**TASK:** Each record must appear in your answer exactly as it does below.

*** Opening RECORDS FOR THE TASK ***

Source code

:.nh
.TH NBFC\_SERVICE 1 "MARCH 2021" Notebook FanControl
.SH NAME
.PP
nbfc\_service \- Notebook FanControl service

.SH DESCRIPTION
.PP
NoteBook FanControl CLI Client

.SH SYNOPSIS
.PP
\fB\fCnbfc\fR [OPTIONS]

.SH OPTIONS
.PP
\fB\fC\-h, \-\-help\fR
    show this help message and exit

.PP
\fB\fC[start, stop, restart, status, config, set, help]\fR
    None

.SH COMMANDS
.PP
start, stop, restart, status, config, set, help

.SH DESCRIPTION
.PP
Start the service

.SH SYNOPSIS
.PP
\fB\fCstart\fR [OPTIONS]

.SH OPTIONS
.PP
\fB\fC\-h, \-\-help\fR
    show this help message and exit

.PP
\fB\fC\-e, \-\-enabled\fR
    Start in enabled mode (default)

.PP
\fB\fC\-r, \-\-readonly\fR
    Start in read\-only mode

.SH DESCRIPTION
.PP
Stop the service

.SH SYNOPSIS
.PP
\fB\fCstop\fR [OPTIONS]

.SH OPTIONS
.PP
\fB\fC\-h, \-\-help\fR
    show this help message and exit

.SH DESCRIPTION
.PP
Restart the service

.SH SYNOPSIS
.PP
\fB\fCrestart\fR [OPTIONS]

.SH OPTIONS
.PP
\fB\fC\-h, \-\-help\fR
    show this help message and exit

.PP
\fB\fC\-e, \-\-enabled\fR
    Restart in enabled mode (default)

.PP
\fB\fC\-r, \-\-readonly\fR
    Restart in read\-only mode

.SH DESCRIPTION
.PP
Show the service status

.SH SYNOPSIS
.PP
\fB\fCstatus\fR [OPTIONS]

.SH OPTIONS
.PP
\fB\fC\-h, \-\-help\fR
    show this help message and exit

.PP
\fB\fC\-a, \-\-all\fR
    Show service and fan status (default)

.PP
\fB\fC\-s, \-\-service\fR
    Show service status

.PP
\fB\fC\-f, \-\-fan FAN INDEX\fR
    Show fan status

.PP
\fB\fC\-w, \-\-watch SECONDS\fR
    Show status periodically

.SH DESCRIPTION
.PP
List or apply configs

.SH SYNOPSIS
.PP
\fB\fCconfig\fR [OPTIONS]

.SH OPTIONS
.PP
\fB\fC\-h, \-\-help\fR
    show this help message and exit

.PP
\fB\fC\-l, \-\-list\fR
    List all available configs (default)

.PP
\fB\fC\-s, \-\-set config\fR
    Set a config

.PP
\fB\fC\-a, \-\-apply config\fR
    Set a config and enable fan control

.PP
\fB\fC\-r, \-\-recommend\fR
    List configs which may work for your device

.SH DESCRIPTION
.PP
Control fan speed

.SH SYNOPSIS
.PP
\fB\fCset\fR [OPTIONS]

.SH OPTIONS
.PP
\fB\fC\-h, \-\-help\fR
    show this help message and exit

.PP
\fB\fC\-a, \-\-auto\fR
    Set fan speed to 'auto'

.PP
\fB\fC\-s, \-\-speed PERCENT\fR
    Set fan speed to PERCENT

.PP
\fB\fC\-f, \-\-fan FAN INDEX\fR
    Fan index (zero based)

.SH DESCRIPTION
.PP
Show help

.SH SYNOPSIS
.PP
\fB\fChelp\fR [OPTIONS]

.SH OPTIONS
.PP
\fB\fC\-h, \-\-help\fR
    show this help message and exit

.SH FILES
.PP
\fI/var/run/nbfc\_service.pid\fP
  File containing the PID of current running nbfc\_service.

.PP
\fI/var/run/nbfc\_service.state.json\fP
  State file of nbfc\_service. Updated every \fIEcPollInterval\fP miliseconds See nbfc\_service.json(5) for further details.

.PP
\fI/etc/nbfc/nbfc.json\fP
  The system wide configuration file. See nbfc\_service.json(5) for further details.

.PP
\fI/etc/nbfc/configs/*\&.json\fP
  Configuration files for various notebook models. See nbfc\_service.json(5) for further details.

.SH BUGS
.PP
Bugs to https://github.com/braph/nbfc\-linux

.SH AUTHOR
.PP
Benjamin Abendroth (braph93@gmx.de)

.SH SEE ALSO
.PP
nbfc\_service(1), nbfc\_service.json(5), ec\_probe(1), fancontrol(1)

*** Closing RECORDS FOR THE TASK ***

**EXERCISE RESPONSE:**
Source code

:.nh
.TH NBFC\_SERVICE 1 "MARCH 2021" Notebook FanControl
.SH NAME
.PP
nbfc\_service \- Notebook FanControl service

.SH DESCRIPTION
.PP
NoteBook FanControl CLI Client

.SH SYNOPSIS
.PP
\fB\fCnbfc\fR [OPTIONS]

.SH OPTIONS
.PP
\fB\fC\-h, \-\-help\fR
    show this help message and exit

.PP
\fB\fC[start, stop, restart, status, config, set, help]\fR
    None

.SH COMMANDS
.PP
start, stop, restart, status, config, set, help

.SH DESCRIPTION
.PP
Start the service

.SH SYNOPSIS
.PP
\fB\fCstart\fR [OPTIONS]

.SH OPTIONS
.PP
\fB\fC\-h, \-\-help\fR
    show this help message and exit

.PP
\fB\fC\-e, \-\-enabled\fR
    Start in enabled mode (default)

.PP
\fB\fC\-r, \-\-readonly\fR
    Start in read\-only mode

.SH DESCRIPTION
.PP
Stop the service

.SH SYNOPSIS
.PP
\fB\fCstop\fR [OPTIONS]

.SH OPTIONS
.PP
\fB\fC\-h, \-\-help\fR
    show this help message and exit

.SH DESCRIPTION
.PP
Restart the service

.SH SYNOPSIS
.PP
\fB\fCrestart\fR [OPTIONS]

.SH OPTIONS
.PP
\fB\fC\-h, \-\-help\fR
    show this help message and exit

.PP
\fB\fC\-e, \-\-enabled\fR
    Restart in enabled mode (default)

.PP
\fB\fC\-r, \-\-readonly\fR
    Restart in read\-only mode

.SH DESCRIPTION
.PP
Show the service status

.SH SYNOPSIS
.PP
\fB\fCstatus\fR [OPTIONS]

.SH OPTIONS
.PP
\fB\fC\-h, \-\-help\fR
    show this help message and exit

.PP
\fB\fC\-a, \-\-all\fR
    Show service and fan status (default)

.PP
\fB\fC\-s, \-\-service\fR
    Show service status

.PP
\fB\fC\-f, \-\-fan FAN INDEX\fR
    Show fan status

.PP
\fB\fC\-w, \-\-watch SECONDS\fR
    Show status periodically

.SH DESCRIPTION
.PP
List or apply configs

.SH SYNOPSIS
.PP
\fB\fCconfig\fR [OPTIONS]

.SH OPTIONS
.PP
\fB\fC\-h, \-\-help\fR
    show this help message and exit

.PP
\fB\fC\-l, \-\-list\fR
    List all available configs (default)

.PP
\fB\fC\-s, \-\-set config\fR
    Set a config

.PP
\fB\fC\-a, \-\-apply config\fR
    Set a config and enable fan control

.PP
\fB\fC\-r, \-\-recommend\fR
    List configs which may work for your device

.SH DESCRIPTION
.PP
Control fan speed

.SH SYNOPSIS
.PP
\fB\fCset\fR [OPTIONS]

.SH OPTIONS
.PP
\fB\fC\-h, \-\-help\fR
    show this help message and exit

.PP
\fB\fC\-a, \-\-auto\fR
    Set fan speed to 'auto'

.PP
\fB\fC\-s, \-\-speed PERCENT\fR
    Set fan speed to PERCENT

.PP
\fB\fC\-f, \-\-fan FAN INDEX\fR
    Fan index (zero based)

.SH DESCRIPTION
.PP
Show help

.SH SYNOPSIS
.PP
\fB\fChelp\fR [OPTIONS]

.SH OPTIONS
.PP
\fB\fC\-h, \-\-help\fR
    show this help message and exit

.SH FILES
.PP
\fI/var/run/nbfc\_service.pid\fP
  File containing the PID of current running nbfc\_service.

.PP
\fI/var/run/nbfc\_service.state.json\fP
  State file of nbfc\_service. Updated every \fIEcPollInterval\fP miliseconds See nbfc\_service.json(5) for further details.

.PP
\fI/etc/nbfc/nbfc.json\fP
  The system wide configuration file. See nbfc\_service.json(5) for further details.

.PP
\fI/etc/nbfc/configs/*\&.json\fP
  Configuration files for various notebook models. See nbfc\_service.json(5) for further details.

.SH BUGS
.PP
Bugs to https://github.com/braph/nbfc\-linux

.SH AUTHOR
.PP
Benjamin Abendroth (braph93@gmx.de)

.SH SEE ALSO
.PP
nbfc\_service(1), nbfc\_service.json(5), ec\_probe(1), fancontrol(1)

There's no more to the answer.